### [DOCUMENT]

▶

The Egotistical Priest

An irreverent and opinionated discussion of the many classes
in the World of Warcraft gaming universe.

All I Ever Do is Niche: Part 2

by Aensu
author is Aensu

Like a fish flailing in the sand, I unabashedly bare my vulnerability to you in the interests of self preservation with part 2 of this article. Don’t worry, that mixed emotion of pity and amusement with a slight tinge of horror that you’re feeling is perfectly normal.

Last time, I railed about Blizzard creating a tank shortage with their misguided attempts to make every tank class feel needed and special, while at the same time making every tank class feel useless and impotent on a regular basis, as well as making the job of tank recruitment and gearing 3 times harder than it needs to be. I also promised to offer solutions that would equalize the tanking classes, without turning them into the exact same class with differently colored icons, as well as offering them some non-tanking ability without overpowering the other two specs or ousting other classes entirely. So lets do that then.

Warrior

The strengths of the warrior lie in ease of gearing and out of the box tankability. Many of their most important tanking abilities are innate or come early in the talent trees, and even a poorly geared warrior can become uncrushable at the touch of a button. Among their unique tanking talents are limited fear immunity, spell reflection, and the ability to slow the melee attack speed of their foes by a massive 20%. The former two make them the tank of choice (or even the only tank capable) for a number of encounters, while the latter makes at least one warrior of any spec required for practically everything. The warrior also boasts a robust ability to generate threat indefinitely on single targets, whether they are actually tanking or not. Not quite as good as that of a druid, but still pretty decent.

◀

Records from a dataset
▶

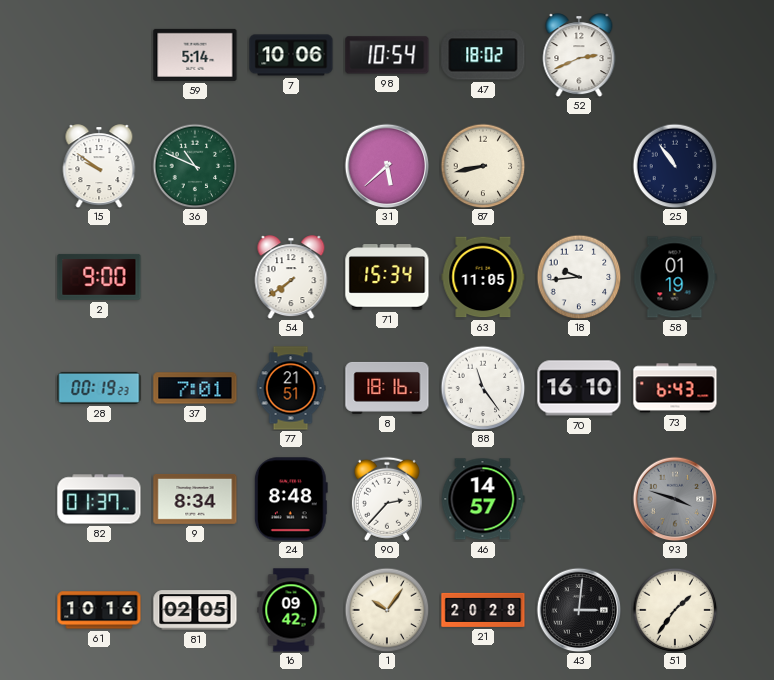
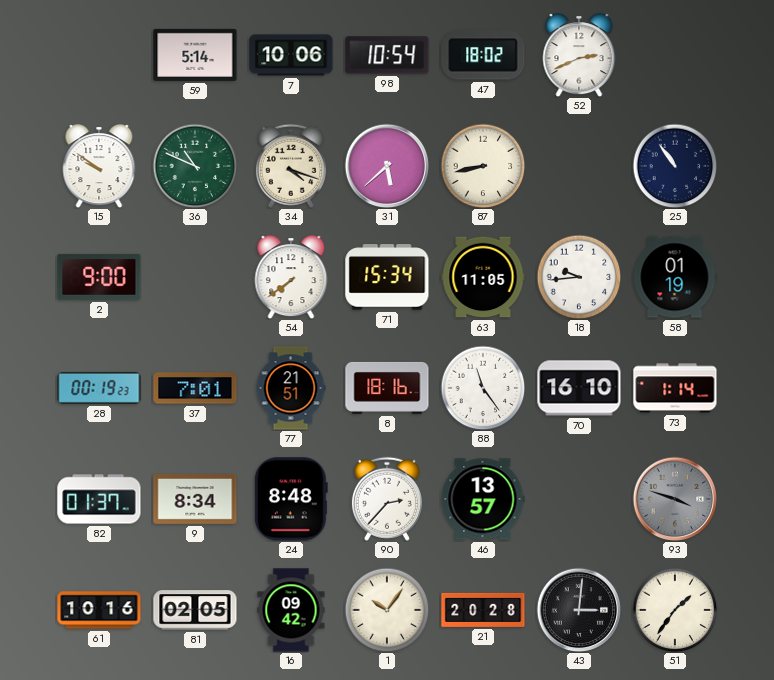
34: none -> 4:18
73: 6:43 -> 1:14
46: 14:57 -> 13:57
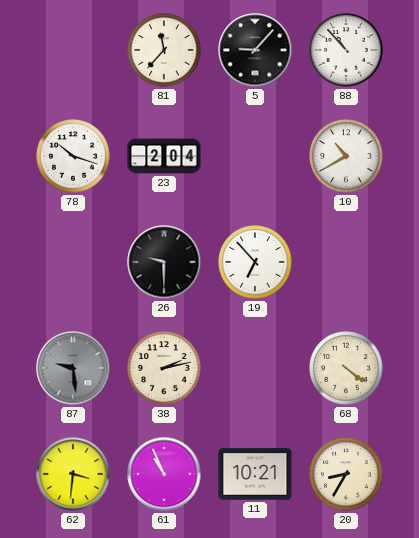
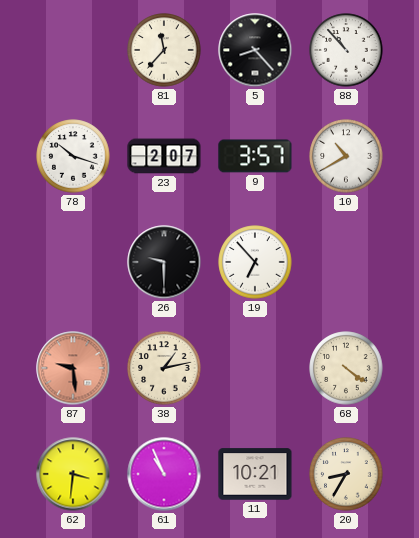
5: 9:07 -> 8:23
23: 2:04 -> 2:07
9: none -> 3:57
87 dial: grey -> salmon
38: 2:13 -> 1:13
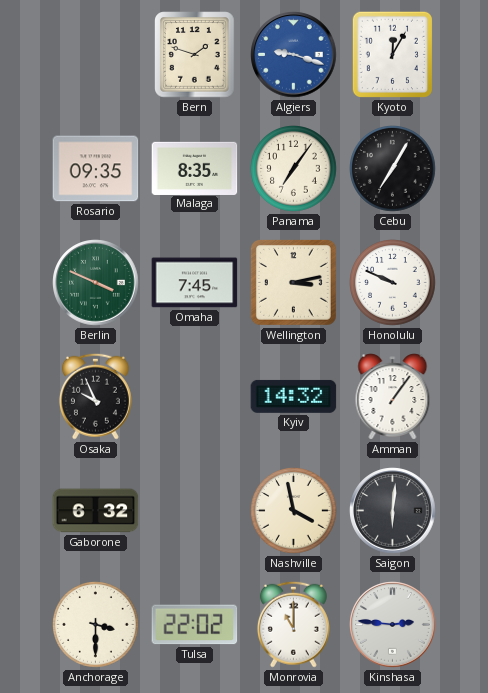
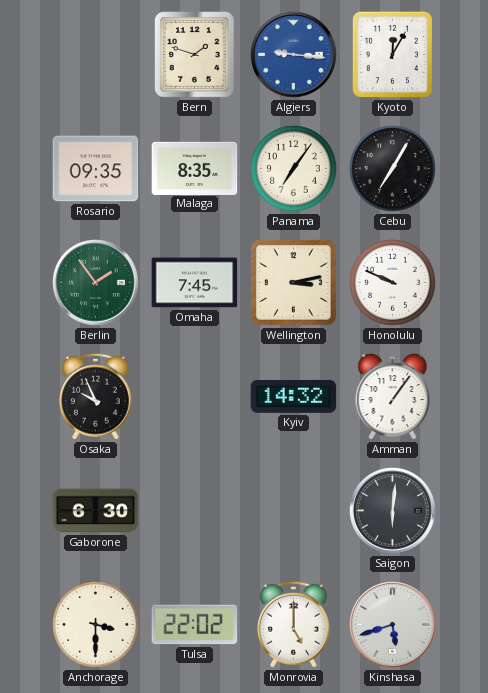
Algiers: 9:18 -> 9:16
Berlin: 3:49 -> 1:54
Gaborone: 6:32 -> 6:30
Nashville: 3:58 -> none
Monrovia: 11:00 -> 5:00
Kinshasa: 2:46 -> 5:42
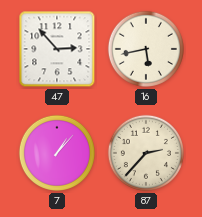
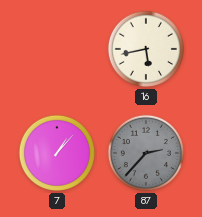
47: 2:53 -> none
87 dial: cream -> grey
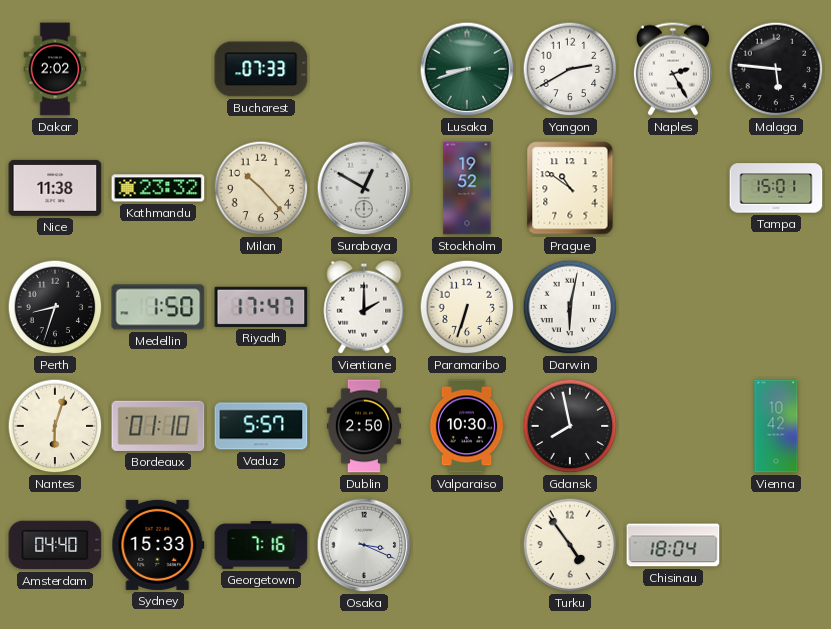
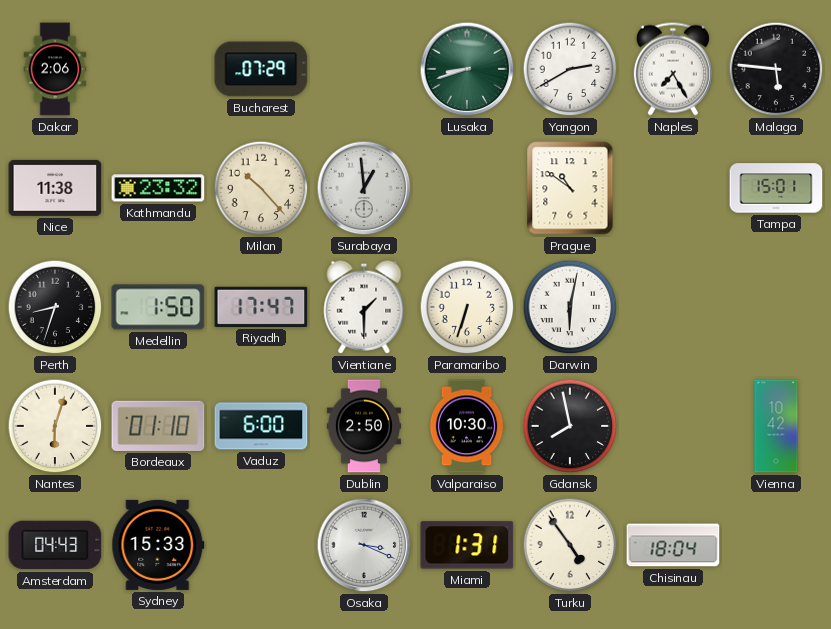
Dakar: 2:02 -> 2:06
Bucharest: 07:33 -> 07:29
Naples: 2:25 -> 7:25
Surabaya: 12:50 -> 12:59
Stockholm: 19:52 -> none
Vientiane: 2:00 -> 1:30
Vaduz: 5:57 -> 6:00
Amsterdam: 04:40 -> 04:43
Georgetown: 7:16 -> none
Miami: none -> 1:31
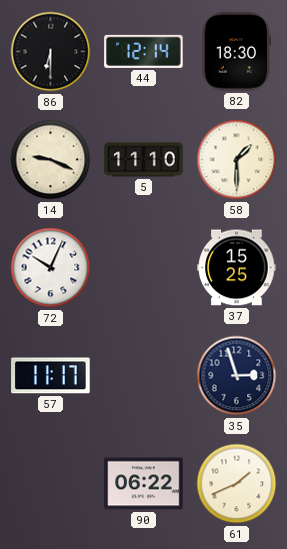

◀

### [PROMPT 1]
Using the article on World of Warcraft tanking that comes before the items, decide whether each statement agrees with it. Answer yes or no and quote the words that settle it.
(a) A warrior can slow the melee attack speed of its foes by 20%.
(b) A warrior generates more single-target threat than a druid.
(c) Most of the warrior's key tanking abilities come late in the talent trees.
### [PROMPT 2]
Pick up the article on World of Warcraft tanking, shown before the items, at the point where it stops, and keep writing it.

### [WRITTEN ANSWER 1]
(a) Yes: "the ability to slow the melee attack speed of their foes by a massive 20%"
(b) No: "Not quite as good as that of a druid, but still pretty decent."
(c) No: "Many of their most important tanking abilities are innate or come early in the talent trees"

### [WRITTEN ANSWER 2]
For all their advantages, the warrior falls short. Their ability to generate threat on multiple targets is abhorrent, and seldom adequate in situations that are designed for an AoE tank. While it is possible for a warrior to conquer healing threat on more than 4 targets at a time, each additional target beyond 4 increases the difficulty of this feat exponentially, and even one mistake by an inattentive or overzealous DPSer can cause the warrior’s tenuous grasp on aggro to slip and send multiple mobs heading for the healer. Further, the ability of the protection warrior to contribute anything meaningful when they’re not required to tank is laughable.

Thunder Clap

Simply remove the target cap. The warrior is still limited by a 4 second cooldown and a relatively low threat output, yet becomes functional for keeping the heat off the healers when dealing with large numbers of opponents. DPS still wont be able to spam AoE unpunished, at least not without giving the warrior a very massive head start.

Devastate

More than once I’ve heard rumors and spotted “Devastate will now hit with both weapons while dual wielding” in early patch notes. Do it! This simple change would offer the protection warrior increased soloing capability, allow them to do more meaningful DPS when not needed to tank, and give them the option to generate increased threat and rage when shadow tanking or facing trivial content (without having to remove armor or swap to dps gear). And they still wouldn’t be able to outdamage DPS warriors or any other DPS class, unless they really suck, but then it’s not an issue of class balance anyway.

Druid

The druid’s claim to fame in the tanking arena is their superior armor and health. They also boast some moderate capability for AoE tanking, though just like warriors, as the number of opponents rise, maintaining this AoE threat can become exceedingly difficult. Additionally, their tanking spec also serves as a DPS spec, and can even offer some minor healing support. With their innate abilities, they can contribute meaningfully to any fight with a simple gear swap.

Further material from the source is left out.